I also had some moments of disquiet about Xue Fang Fei. While I was rooting for her the whole way through, I couldn't help thinking of Nietzsche ("...And if thou gaze long into an abyss, the abyss will also gaze into thee"). At times, Xue Fang Fei stares right into the abyss and what looked back at her was troubling. For example, I found her willingness to send a palace maid to Concubine Li and certain death in exchange for the latter's co-operation disturbing. Her repeated (and with apparent relish) stabbing and castration of Magistrate Feng also had me wincing, even though the punishment fit the crime and the drama took pains to portray Feng as an irredeemable rapist and torturer. I guess the drama was going for high drama and bloodlust, and it is less visceral to have her quietly handing him over to the authorities. But I still wished that Xue Fang Fei had been above that moment and could claim clean hands throughout.   

Final Thoughts 

The Double (2024) - final review
🐼: The Double (2024) is a melodramatic roller-coaster of a revenge drama that delivers some truly crack-tastic moments, proving that revenge is a dish best served doubled and by a heroine with a flair for the dramatic. For the most part, I was royally entertained by the binge-worthy elements - the cathartic schadenfreude of seeing evil-doers getting their comeuppance in spectacular showdown after showdown, accompanied by the delicious side dish of the OTP's smoking hot chemistry.  

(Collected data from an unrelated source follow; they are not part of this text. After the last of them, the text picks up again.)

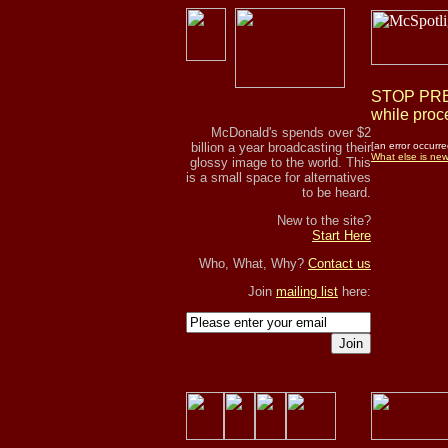
STOP PRES
while proce
McDonald's spends over $2
billion a year broadcasting their
[an error occurre
What else is ne
glossy image to the world. This
is a small space for alternatives
to be heard.
New to the site?
Start Here
Who, What, Why?
Contact us
Join
mailing list
here:
Join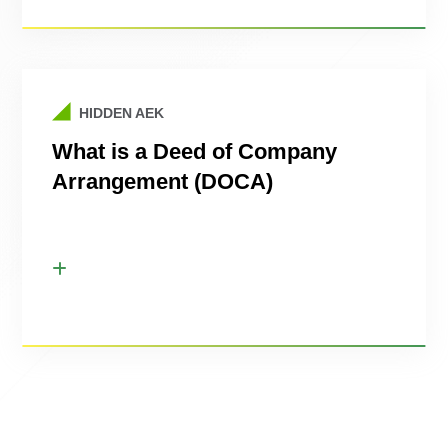
HIDDEN AEK
What is a Deed of Company
Arrangement (DOCA)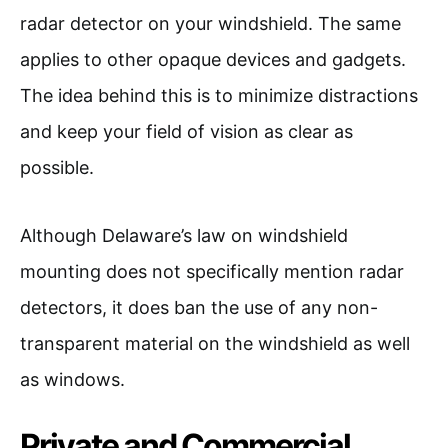
radar detector on your windshield. The same
applies to other opaque devices and gadgets.
The idea behind this is to minimize distractions
and keep your field of vision as clear as
possible.
Although Delaware’s law on windshield
mounting does not specifically mention radar
detectors, it does ban the use of any non-
transparent material on the windshield as well
as windows.
Private and Commercial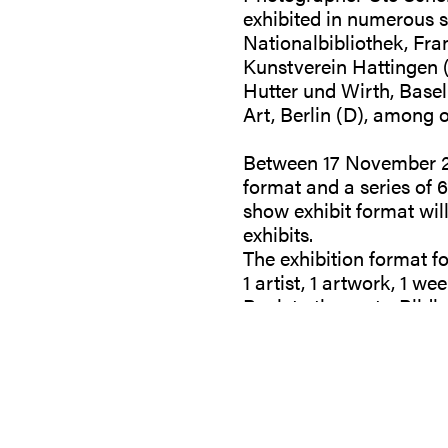
exhibited in numerous s
Nationalbibliothek, Fr
Kunstverein Hattingen (
Hutter und Wirth, Basel
Art, Berlin (D), among o
Between 17 November 20
format and a series of 6
show exhibit format wil
exhibits.
The exhibition format f
1 artist, 1 artwork, 1 wee
Back to the roots. Bildb
-
You may find prices of a
https://shop.galeriegill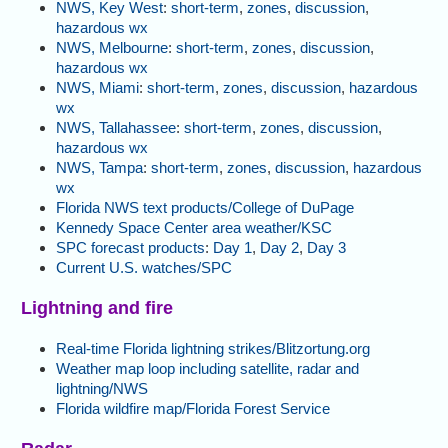
NWS, Key West
:
short-term
,
zones
,
discussion
,
hazardous wx
NWS, Melbourne
:
short-term
,
zones
,
discussion
,
hazardous wx
NWS, Miami
:
short-term
,
zones
,
discussion
,
hazardous
wx
NWS, Tallahassee
:
short-term
,
zones
,
discussion
,
hazardous wx
NWS, Tampa
:
short-term
,
zones
,
discussion
,
hazardous
wx
Florida NWS text products/College of DuPage
Kennedy Space Center area weather/KSC
SPC forecast products
:
Day 1
,
Day 2
,
Day 3
Current U.S. watches/SPC
Lightning and fire
Real-time Florida lightning strikes/Blitzortung.org
Weather map loop including satellite, radar and
lightning/NWS
Florida wildfire map/Florida Forest Service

It is a pity that the drama did not keep up the pace and the adrenaline that was needed to propel the narrative and which made the first half so addictively good. Instead, it squandered some interesting avenues and then botched the landing with a misconceived final arc, which I do not consider redeemed by the last minute special episode. 

But despite its flaws, I still consider The Double (2024) worth the watch, if nothing for the sheer entertainment value alone. That, and its ability to make me think!